OK, did not realize it was not free. But
one can simply cut and paste the titles and get the links from there. Anyway:
http://www.inf.unibz.it/~jdebruijn/publications/msa-ruleml05.pdf
ftp://ftp.cs.sunysb.edu/pub/TechReports/kifer/flora-lpnmr2005.pdf



	--michael  

> Anyway, I think we agree *something like this* would be useful.
> 
> -Chris
> 
> > 
> > It has also been implemented in several systems, such as Flora-2, Triple,
> > Ontobroker.
> > 
> > This is all we need to have scoped negation, which is mentioned in the
> > Charter for phase 2. So, having this in the core will pave way for scoped
> > negation in phase 2.
> > 
> > 
> >> This could be achieved by having some builtin in the library that can 
> >> query a dataset, such as the SPARQL blackbox we have talked about before:
> >>
> >>     SPARQL(dataset-id-list, query-string, var1, ... varn)
> >>
> >> However, I wonder whether it would be possible/reasonable to have the 
> >> frame terms include an optional datasource identifier:
> >>
> >>     oid{datasource}[p->v, ... p'->v']
> >>
> >> N.B. I don't care about the human readable syntax, this is just to give 
> >> a way to discuss it.
> > 
> > A conceptually better syntax is
> > 
> >      oid[p->v, ... p'->v']@datasource
> >      pred(....)@datasource
> > 
> > The important point here is not the exact syntax, but an emphasis on the
> > fact that we are asking queries (the part left of @) against a knowledge base
> > (a logical theory), which is to the right of @.
> > 
> > Note that this is not (and should not be) specific to RDF. Scoped inference
> > is a generally useful facility for distributed (and even non-distributed)
> > knowledge bases.
> > 
> >> Thus the facts would be partitioned into a set of fact datasets, one 
> >> default anonymous one and a set of named ones identified by URIs.
> > 
> > Does not need to be identified by a URI. This facility is also very useful
> > for modularization of a KB. It is the same issue as global/local Ids for
> > predicates.
> > 
> >> A pattern with no explicit datasource ID is matched against the default 
> >> set, one with an explicit datasource ID is matched against the 
> >> corresponding dataset of facts.
> > 
> > Yes, this is exactly how it is implemented in FLORA-2.
> > 
> > 
> >> There need be no formal link between the dataset URI and the web.
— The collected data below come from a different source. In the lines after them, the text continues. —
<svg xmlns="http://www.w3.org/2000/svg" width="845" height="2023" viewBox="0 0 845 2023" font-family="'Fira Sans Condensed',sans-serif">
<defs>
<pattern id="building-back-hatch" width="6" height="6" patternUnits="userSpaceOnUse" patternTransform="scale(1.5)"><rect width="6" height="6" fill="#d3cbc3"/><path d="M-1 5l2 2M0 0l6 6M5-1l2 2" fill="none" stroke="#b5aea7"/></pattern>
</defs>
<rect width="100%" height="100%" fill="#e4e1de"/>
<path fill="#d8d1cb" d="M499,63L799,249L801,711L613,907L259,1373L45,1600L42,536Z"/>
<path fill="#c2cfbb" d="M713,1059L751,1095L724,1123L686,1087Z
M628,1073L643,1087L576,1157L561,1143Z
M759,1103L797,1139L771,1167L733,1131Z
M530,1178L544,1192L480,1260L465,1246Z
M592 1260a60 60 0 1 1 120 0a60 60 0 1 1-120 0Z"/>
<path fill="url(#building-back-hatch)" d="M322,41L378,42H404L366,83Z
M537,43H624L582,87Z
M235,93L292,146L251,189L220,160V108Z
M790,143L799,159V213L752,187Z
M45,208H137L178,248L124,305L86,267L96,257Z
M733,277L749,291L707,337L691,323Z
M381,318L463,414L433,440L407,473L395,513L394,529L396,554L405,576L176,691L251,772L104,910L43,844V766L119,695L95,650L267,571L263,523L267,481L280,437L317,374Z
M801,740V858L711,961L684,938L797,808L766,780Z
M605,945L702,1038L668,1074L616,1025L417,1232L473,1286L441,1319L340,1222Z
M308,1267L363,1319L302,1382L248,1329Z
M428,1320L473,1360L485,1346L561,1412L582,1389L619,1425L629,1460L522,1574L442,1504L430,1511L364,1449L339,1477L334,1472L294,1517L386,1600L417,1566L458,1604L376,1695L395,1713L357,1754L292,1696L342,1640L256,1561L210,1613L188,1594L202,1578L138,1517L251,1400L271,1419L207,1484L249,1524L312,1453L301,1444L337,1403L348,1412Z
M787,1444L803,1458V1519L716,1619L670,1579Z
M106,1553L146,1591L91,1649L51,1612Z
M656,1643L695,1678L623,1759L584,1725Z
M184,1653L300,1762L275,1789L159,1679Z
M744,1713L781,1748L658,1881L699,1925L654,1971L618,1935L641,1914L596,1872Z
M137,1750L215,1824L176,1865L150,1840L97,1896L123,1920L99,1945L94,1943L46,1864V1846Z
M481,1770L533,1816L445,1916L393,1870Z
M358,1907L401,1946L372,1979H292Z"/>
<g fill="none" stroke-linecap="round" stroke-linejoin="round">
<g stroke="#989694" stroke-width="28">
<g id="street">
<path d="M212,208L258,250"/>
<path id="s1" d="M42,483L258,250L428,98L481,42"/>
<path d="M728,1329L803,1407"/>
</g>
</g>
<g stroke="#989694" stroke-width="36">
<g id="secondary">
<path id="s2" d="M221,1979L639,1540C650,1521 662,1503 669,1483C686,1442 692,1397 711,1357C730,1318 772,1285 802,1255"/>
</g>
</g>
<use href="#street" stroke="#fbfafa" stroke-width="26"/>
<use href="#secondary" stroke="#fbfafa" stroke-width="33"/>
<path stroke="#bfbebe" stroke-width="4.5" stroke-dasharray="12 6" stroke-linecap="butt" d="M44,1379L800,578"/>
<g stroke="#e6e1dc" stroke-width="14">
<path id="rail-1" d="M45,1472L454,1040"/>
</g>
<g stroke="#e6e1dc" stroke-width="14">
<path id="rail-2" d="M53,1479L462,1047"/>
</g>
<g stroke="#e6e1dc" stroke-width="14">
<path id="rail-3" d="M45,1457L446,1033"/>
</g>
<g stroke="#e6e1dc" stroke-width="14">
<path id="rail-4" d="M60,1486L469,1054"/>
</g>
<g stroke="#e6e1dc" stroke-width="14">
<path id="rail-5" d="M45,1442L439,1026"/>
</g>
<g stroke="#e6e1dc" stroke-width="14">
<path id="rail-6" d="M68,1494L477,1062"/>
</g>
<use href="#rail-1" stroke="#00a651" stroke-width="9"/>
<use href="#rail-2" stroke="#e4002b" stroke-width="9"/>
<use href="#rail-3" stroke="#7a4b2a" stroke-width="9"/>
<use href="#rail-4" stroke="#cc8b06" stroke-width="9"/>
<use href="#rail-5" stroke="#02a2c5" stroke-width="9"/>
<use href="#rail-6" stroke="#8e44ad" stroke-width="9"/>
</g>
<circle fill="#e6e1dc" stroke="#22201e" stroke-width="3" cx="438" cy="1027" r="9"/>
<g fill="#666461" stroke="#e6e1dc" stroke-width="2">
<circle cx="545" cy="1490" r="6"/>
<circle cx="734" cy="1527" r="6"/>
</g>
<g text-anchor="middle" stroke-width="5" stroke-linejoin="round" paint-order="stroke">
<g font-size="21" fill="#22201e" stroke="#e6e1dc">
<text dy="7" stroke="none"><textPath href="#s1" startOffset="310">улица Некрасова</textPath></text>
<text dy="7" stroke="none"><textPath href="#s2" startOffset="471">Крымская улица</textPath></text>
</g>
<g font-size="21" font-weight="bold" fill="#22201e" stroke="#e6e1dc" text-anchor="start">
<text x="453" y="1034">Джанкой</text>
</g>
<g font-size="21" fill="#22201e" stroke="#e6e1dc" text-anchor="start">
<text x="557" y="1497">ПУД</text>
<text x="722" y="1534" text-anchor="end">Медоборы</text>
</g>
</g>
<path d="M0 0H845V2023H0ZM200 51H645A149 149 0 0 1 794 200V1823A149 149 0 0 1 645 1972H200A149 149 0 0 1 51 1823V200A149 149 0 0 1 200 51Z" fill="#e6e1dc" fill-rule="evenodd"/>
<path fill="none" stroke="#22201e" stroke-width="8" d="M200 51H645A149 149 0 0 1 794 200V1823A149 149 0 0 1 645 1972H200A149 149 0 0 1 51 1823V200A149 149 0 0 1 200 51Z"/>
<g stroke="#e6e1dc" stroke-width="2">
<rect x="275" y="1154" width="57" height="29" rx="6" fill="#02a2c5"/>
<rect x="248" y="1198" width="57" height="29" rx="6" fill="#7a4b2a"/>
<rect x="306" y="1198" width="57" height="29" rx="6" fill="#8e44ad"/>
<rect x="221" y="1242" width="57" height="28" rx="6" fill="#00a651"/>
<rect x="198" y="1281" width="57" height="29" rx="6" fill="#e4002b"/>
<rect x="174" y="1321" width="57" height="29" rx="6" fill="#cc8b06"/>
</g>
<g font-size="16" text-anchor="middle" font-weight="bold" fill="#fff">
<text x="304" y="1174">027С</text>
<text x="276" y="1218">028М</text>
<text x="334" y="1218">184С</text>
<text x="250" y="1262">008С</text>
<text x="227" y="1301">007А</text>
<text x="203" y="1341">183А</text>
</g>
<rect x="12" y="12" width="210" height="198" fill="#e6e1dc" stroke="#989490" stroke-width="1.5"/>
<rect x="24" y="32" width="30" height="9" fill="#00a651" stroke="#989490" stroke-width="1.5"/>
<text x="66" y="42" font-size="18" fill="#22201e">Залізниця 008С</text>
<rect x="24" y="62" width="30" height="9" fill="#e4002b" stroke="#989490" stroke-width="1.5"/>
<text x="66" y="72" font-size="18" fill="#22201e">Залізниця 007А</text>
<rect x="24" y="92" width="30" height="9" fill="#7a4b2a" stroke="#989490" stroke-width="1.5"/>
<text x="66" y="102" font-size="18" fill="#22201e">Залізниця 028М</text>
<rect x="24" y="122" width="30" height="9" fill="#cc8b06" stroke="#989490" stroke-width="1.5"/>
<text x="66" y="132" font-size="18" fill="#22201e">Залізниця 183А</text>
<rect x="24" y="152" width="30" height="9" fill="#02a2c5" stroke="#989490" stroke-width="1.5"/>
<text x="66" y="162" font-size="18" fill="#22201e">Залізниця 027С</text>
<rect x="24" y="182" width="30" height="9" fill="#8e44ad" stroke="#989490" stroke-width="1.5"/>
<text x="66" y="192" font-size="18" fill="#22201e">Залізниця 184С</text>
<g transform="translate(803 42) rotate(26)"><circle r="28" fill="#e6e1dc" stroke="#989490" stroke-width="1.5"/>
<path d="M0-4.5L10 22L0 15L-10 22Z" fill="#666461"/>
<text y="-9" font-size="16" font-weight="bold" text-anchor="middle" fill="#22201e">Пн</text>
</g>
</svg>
There 
> >> would be no enforced processing model requiring you to dereference the 
> >> URI to fetch the data. The URI is simply a name for a data partition.
> > 
> > Right.
> > 
> >> (1) Is this a reasonable approach at all?
> > 
> > Yes.
> > 
> >> (2) What other rule languages might need such dataset-specific 
> >> conditions and would this mechanism be useful for them?
> > 
> > I think every language needs it, but some do not realize it :-)
> > 
> >> (3) Assuming some derivative of this can be made useful, should it go in 
> >> the Core?
> > 
> > I believe that this is necessary even just to be able to properly interface
> > with RDF in the core. The problem is that without such a facility there is
> > no way to represent RDF/S theories properly. If we just include RDFS axioms
> > then there is no barrier to people adding other axioms that affect the
> > inference in imported RDF/S data. Worse, the interaction between the
> > imported theories and other rules may (and is likely to be) unintentional.
> > 
> > 
> > 	cheers
> > 	  --michael  
> > 
> > 
> 
> -- 
> Dr. Christopher A. Welty                    IBM Watson Research Center
> +1.914.784.7055                             19 Skyline Dr.
> cawelty@gmail.com                           Hawthorne, NY 10532
> http://www.research.ibm.com/people/w/welty
>
Received on Monday, 25 June 2007 11:17:39 UTC